• _TASK STATEMENT_:
Copy out the forum thread below about cracked Bontrager rims in full, word for word.

• _PASSAGE_:
I came across a guy on my ride about a month ago. 

He had a Trek and was at the side of the road checking out his wheels/tires. I asked if everything was alright. He said yeah, he's fine, it's just that he just cracked his (bontrager) rim while going over a small pot hole. He let me see the crack. It was in one of the the non-spoked areas on the wheel. The wheel was still functional but he was gonna have to take it easy riding home. 

Sorry about your Trek experience. I read your thread in the Trek forum too.


----------



## lalahsghost (Aug 27, 2007)

Well, I mean to look at it positively... at least they did replacements instead of having to fork out cash, no?

Still sucks though  I've heard several stories like this before.


----------



## Gevorg (Sep 18, 2006)

I am surprised that they still did not fixed the problem, between myself and my friend we broke 7 bontrager rear wheels from 2002-2005, every time they replaced them under warranty. I weigh 210-220 lbs and thought it was just me, anyway I switched to Ksyriums and no problem since them. BTW I broke Race Select (rim crack), Race Lite (hub, then rim), Race-X-lite (rims) rims will always crack at nipples. We get free replacement and upgrade, but wheels will fail after about 1500-2000 miles


----------



## nor_cal_rider (Dec 18, 2006)

Haven't herd back from Trek yet - first response from Customer Service was "The rider must be a really big guy to tear apart those rims so often..." Then the LBS told them what I weigh and the other side of the phone went quiet except to say "Oh....well I'll look into it for you and call you back..." The LBS thought Trek was shipping another rim out, but after checking back, turned out to be a bad assumption.

• _DATA ENTRIES_:
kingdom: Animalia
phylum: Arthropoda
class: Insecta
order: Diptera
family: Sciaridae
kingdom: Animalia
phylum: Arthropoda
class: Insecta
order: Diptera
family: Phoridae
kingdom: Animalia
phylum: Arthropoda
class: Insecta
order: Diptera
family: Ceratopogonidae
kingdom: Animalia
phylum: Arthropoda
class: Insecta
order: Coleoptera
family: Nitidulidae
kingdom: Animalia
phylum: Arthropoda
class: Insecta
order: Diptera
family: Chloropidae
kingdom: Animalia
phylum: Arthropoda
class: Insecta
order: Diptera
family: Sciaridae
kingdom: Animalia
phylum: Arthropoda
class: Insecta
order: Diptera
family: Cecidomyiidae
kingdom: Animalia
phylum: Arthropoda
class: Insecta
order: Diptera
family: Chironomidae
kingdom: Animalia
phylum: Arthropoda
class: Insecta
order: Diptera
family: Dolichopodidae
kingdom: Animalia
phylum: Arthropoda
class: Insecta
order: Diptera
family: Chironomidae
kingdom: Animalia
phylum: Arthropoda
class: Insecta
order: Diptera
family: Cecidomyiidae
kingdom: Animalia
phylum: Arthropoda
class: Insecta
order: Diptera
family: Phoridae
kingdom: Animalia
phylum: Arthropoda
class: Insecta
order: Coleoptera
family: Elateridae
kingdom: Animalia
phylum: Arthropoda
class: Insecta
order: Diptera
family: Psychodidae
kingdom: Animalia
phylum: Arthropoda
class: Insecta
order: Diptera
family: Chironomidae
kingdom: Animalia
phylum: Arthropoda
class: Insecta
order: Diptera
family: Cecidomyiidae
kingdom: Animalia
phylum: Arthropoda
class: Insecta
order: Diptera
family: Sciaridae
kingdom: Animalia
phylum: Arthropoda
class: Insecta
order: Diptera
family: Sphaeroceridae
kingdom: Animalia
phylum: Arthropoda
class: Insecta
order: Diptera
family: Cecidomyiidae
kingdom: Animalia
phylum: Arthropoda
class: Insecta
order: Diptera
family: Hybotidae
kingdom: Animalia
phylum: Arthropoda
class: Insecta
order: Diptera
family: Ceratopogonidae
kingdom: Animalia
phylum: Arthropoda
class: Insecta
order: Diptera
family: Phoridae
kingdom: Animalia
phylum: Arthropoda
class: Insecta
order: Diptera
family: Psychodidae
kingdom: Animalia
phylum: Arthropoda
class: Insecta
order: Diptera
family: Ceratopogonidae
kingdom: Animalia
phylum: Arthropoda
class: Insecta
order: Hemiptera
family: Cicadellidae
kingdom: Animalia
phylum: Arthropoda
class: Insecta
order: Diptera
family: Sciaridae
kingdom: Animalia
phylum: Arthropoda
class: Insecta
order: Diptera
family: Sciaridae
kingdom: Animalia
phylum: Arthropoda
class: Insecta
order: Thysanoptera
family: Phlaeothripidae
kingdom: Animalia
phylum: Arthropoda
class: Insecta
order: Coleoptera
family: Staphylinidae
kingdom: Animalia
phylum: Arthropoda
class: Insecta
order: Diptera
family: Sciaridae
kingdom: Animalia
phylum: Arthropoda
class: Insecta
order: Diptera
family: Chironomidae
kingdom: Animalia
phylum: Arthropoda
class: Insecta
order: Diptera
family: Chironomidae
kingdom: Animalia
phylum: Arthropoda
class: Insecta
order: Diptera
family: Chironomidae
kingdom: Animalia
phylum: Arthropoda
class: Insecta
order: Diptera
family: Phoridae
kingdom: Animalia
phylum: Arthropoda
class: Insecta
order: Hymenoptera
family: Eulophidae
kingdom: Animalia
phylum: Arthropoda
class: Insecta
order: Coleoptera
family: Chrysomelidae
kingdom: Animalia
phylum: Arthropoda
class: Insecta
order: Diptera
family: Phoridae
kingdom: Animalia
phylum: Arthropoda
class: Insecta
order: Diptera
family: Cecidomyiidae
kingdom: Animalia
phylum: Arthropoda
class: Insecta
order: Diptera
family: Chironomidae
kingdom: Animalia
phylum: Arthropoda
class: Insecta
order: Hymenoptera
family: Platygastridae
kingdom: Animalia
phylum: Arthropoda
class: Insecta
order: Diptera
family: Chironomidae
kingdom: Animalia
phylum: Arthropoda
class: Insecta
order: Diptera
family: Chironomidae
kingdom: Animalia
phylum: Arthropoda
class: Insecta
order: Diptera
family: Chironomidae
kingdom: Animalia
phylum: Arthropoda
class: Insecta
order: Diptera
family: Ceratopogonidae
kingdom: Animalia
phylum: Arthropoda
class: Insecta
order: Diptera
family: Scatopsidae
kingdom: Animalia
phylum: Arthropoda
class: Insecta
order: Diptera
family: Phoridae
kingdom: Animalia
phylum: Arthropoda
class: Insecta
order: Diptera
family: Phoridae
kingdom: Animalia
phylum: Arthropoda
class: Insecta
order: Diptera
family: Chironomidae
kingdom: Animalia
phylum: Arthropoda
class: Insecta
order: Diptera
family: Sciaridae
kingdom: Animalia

• _SOLUTION TO THIS PROBLEM_:
I came across a guy on my ride about a month ago. 

He had a Trek and was at the side of the road checking out his wheels/tires. I asked if everything was alright. He said yeah, he's fine, it's just that he just cracked his (bontrager) rim while going over a small pot hole. He let me see the crack. It was in one of the the non-spoked areas on the wheel. The wheel was still functional but he was gonna have to take it easy riding home. 

Sorry about your Trek experience. I read your thread in the Trek forum too.


----------



## lalahsghost (Aug 27, 2007)

Well, I mean to look at it positively... at least they did replacements instead of having to fork out cash, no?

Still sucks though  I've heard several stories like this before.


----------



## Gevorg (Sep 18, 2006)

I am surprised that they still did not fixed the problem, between myself and my friend we broke 7 bontrager rear wheels from 2002-2005, every time they replaced them under warranty. I weigh 210-220 lbs and thought it was just me, anyway I switched to Ksyriums and no problem since them. BTW I broke Race Select (rim crack), Race Lite (hub, then rim), Race-X-lite (rims) rims will always crack at nipples. We get free replacement and upgrade, but wheels will fail after about 1500-2000 miles


----------



## nor_cal_rider (Dec 18, 2006)

Haven't herd back from Trek yet - first response from Customer Service was "The rider must be a really big guy to tear apart those rims so often..." Then the LBS told them what I weigh and the other side of the phone went quiet except to say "Oh....well I'll look into it for you and call you back..." The LBS thought Trek was shipping another rim out, but after checking back, turned out to be a bad assumption.